### WHAT TO WORK ON
Write out the passage of the text on the singer Iyanya between "MTN Project Fame" and "had just begun.", inclusive.

### TEXT PASSAGE
::::

Iyanya Onoyom Mbuk (born 31 October 1986), known by his stage name Iyanya, is a Nigerian Afropop recording artist.

Career
He rose to fame after winning the first season of Project Fame West Africa and is best known for his hit single "Kukere". He co-founded the record label Made Men Music Group with Ubi Franklin in 2011. He released his debut studio album My Story in 2009. It was supported by the singles "No Time" and "Love Truly". Desire, his second studio album, contained five singles: "Kukere", "Ur Waist", "Flavour", "Sexy Mama", and "Jombolo". He won the Artist of the Year award at The Headies 2013. In October 2016, Iyanya announced on Instagram that he signed a record deal with Mavin Records. Few months prior, he signed a management deal with Temple Management Company. He first announced his intentions to leave Made Men Music Group in July 2016.

Early life and education
Iyanya was born on Palm Street in Calabar, Cross River State. His mother was a head mistress and his father was a forester. Iyanya has described his mother as the household disciplinarian, while his father was the gentler of the two. His parents both died in 2008, and his older brother died around the same time. Iyanya's grandfather was a clergyman where Iyanya sang in his church's choir and was the choir master for the children's choir at age five.

Mbuk completed his primary, secondary, and university education in Calabar. He is a business management graduate from the University of Calabar.

Career
After graduating from the University of Calabar, he worked in a hotel and sang karaoke at a local bar he managed. Iyanya began developing his vocal abilities at local bars which include: Fiesta Fries Bar, Mirage Nite Club, and West-Life.  Iyanya cited British singer Craig David and American hip hop artist R. Kelly as his key musical influences. Iyanya was motivated to pursue music professionally after watching the celebrity lifestyle of 2 Face Idibia and Olu Maintain. Iyanya started as a rapper, going by the name "Lofty".

MTN Project Fame
In 2008, KCee from KC Presh convinced Iyanya to partake in the first season of Project Fame West Africa. Iyanya went on and emerged the winner of the competition after battling numerous people who had the same aspirations as him. The 2008 MTN-sponsored Project Fame competition was the beginning of Iyanya's musical career. Unlike many people who dwindle after a major competition, Iyanya's success had just begun.

::::

[Saved data entries]
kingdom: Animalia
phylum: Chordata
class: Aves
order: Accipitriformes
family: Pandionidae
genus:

::::

### EXPECTED ANSWER
MTN Project Fame
In 2008, KCee from KC Presh convinced Iyanya to partake in the first season of Project Fame West Africa. Iyanya went on and emerged the winner of the competition after battling numerous people who had the same aspirations as him. The 2008 MTN-sponsored Project Fame competition was the beginning of Iyanya's musical career. Unlike many people who dwindle after a major competition, Iyanya's success had just begun.